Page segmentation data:
----
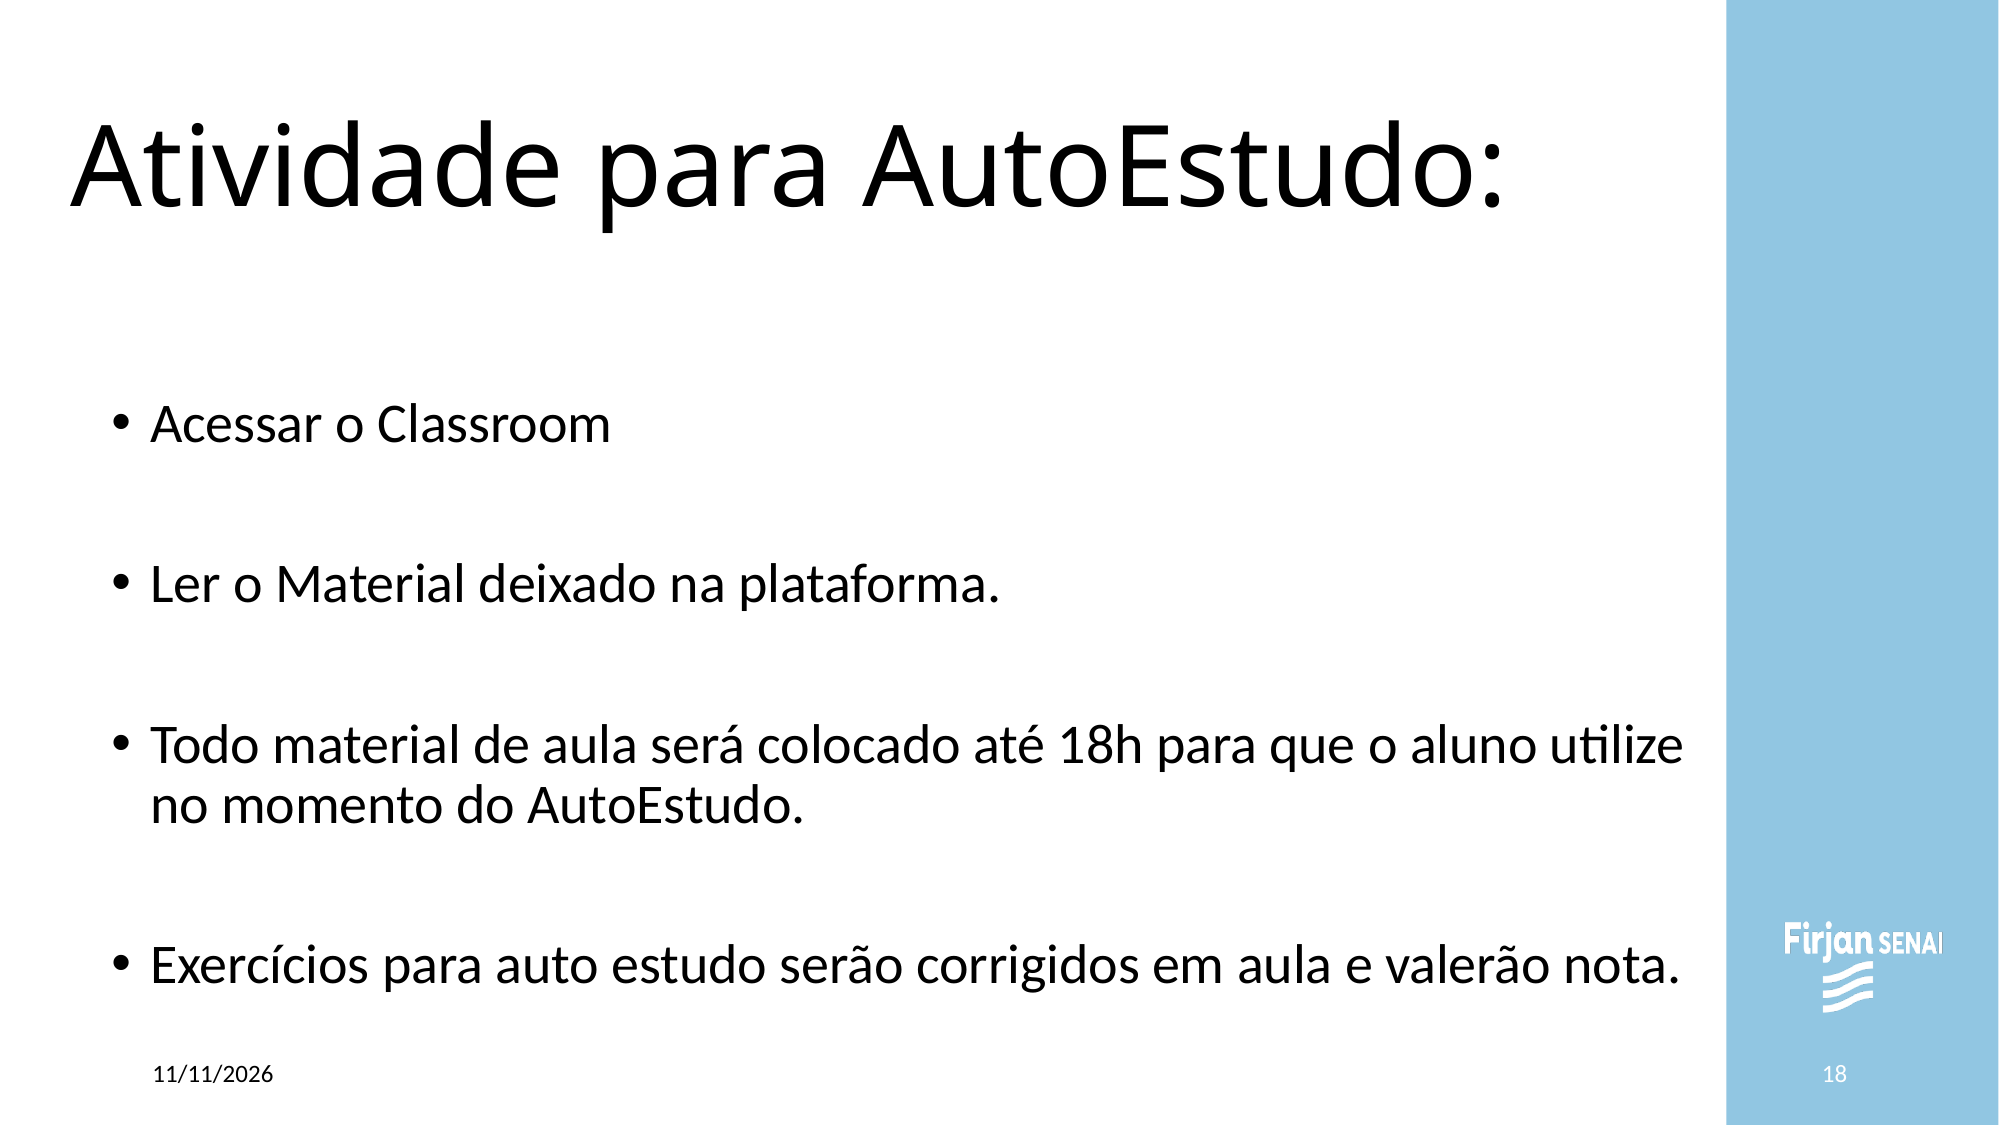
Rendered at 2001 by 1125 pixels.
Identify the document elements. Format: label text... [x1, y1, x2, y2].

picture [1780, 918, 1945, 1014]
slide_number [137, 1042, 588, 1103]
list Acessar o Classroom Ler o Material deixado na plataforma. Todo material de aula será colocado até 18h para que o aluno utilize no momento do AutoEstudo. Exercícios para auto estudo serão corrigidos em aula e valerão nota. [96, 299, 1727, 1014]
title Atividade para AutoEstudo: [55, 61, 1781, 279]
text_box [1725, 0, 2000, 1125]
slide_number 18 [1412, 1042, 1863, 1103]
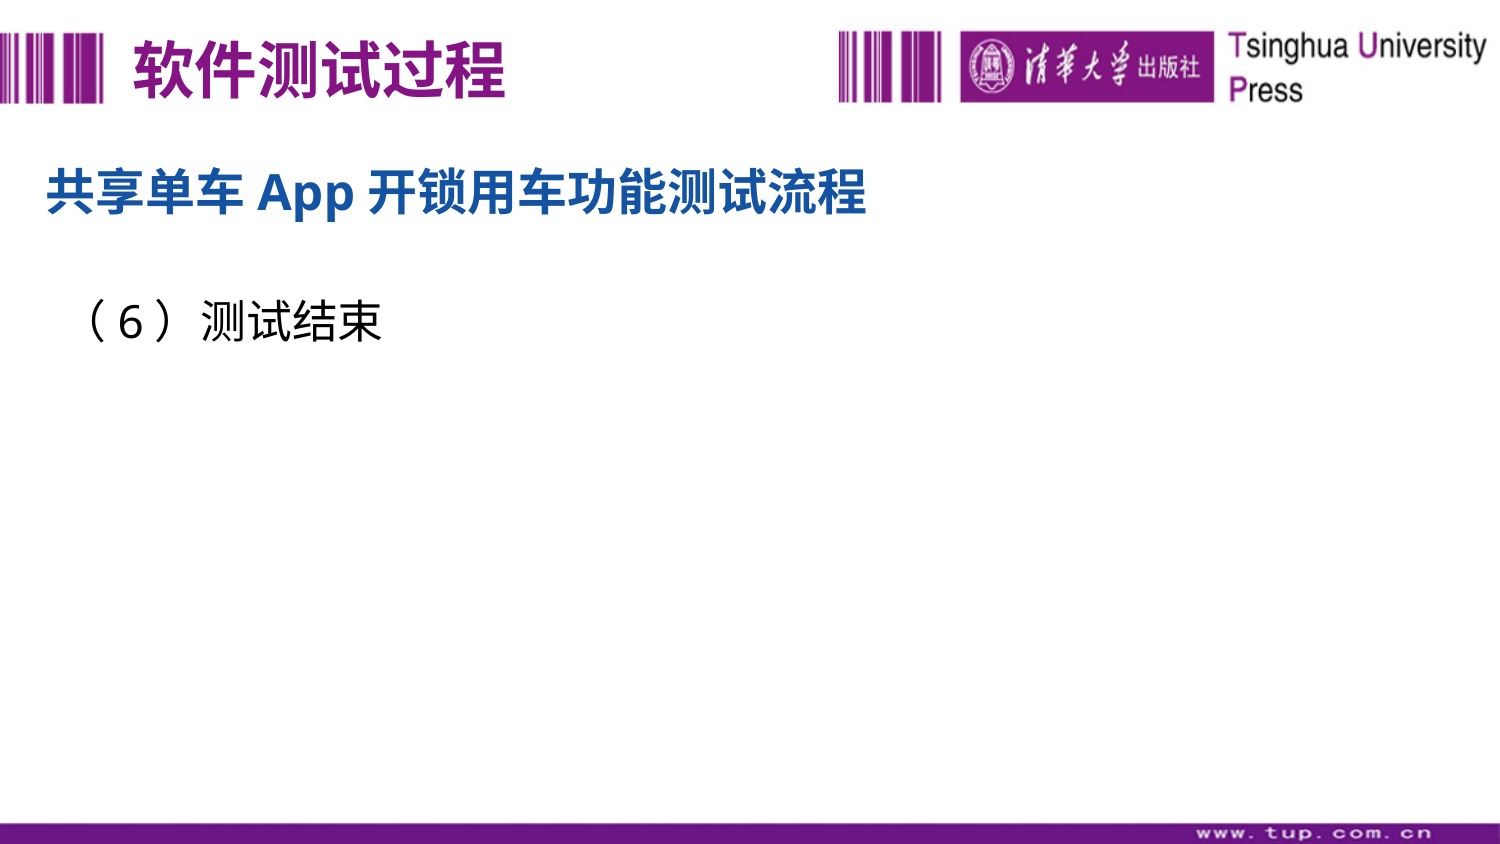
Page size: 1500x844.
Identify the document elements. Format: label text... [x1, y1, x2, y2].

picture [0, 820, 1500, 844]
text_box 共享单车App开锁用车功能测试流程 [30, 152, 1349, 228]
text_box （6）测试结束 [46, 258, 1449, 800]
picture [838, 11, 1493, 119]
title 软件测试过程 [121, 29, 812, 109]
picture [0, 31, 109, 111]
----
**To do**. All lines from the line with "slide_number [137, 1042, 588, 1103]" through the final line of the data, both included, are to be repeated exactly; no other lines and no pictures.

**Output**.
slide_number [137, 1042, 588, 1103]
list Acessar o Classroom Ler o Material deixado na plataforma. Todo material de aula será colocado até 18h para que o aluno utilize no momento do AutoEstudo. Exercícios para auto estudo serão corrigidos em aula e valerão nota. [96, 299, 1727, 1014]
title Atividade para AutoEstudo: [55, 61, 1781, 279]
text_box [1725, 0, 2000, 1125]
slide_number 18 [1412, 1042, 1863, 1103]
Page size: 1500x844.
Identify the document elements. Format: label text... [x1, y1, x2, y2].

picture [0, 820, 1500, 844]
text_box 共享单车App开锁用车功能测试流程 [30, 152, 1349, 228]
text_box （6）测试结束 [46, 258, 1449, 800]
picture [838, 11, 1493, 119]
title 软件测试过程 [121, 29, 812, 109]
picture [0, 31, 109, 111]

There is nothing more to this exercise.